**What the task asks**
Tally the lines of the data below that contain the string "image". Give only the number.

*** Block opens ***

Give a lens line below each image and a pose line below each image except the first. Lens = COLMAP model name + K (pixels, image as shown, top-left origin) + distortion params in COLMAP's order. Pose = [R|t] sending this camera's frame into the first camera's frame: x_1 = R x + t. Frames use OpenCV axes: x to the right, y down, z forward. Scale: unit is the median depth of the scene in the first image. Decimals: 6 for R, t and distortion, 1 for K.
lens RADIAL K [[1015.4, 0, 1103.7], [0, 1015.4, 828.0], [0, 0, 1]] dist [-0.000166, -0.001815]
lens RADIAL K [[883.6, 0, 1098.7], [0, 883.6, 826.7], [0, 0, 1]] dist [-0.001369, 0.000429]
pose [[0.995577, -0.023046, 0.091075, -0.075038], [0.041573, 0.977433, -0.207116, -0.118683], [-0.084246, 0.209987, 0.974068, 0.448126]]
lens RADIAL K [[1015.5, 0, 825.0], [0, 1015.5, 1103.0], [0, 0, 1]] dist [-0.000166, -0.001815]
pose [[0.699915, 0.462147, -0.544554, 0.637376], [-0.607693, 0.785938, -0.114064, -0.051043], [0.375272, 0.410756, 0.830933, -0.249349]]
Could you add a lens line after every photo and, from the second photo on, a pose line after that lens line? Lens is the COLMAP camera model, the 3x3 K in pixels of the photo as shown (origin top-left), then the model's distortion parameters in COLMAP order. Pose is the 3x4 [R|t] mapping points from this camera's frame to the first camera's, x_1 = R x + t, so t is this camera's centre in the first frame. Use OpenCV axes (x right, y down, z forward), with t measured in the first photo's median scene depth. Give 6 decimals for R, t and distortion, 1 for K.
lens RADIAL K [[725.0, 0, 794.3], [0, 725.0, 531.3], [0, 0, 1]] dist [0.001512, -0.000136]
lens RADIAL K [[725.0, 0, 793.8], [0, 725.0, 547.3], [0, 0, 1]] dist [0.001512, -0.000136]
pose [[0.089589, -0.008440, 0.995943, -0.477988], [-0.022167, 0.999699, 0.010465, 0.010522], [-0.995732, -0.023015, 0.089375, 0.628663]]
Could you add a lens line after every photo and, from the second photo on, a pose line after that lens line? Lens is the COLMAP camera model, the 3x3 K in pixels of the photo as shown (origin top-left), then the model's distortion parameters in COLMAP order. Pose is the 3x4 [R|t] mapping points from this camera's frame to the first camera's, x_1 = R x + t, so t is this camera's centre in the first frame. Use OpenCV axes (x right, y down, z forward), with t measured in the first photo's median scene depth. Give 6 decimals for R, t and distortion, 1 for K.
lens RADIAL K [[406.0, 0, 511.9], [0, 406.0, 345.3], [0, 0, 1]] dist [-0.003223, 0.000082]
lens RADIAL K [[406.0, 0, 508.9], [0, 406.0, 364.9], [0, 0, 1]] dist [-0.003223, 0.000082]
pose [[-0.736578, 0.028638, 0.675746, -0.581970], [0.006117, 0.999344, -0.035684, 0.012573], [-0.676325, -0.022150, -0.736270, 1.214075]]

*** Block closes ***

**Final answer**
1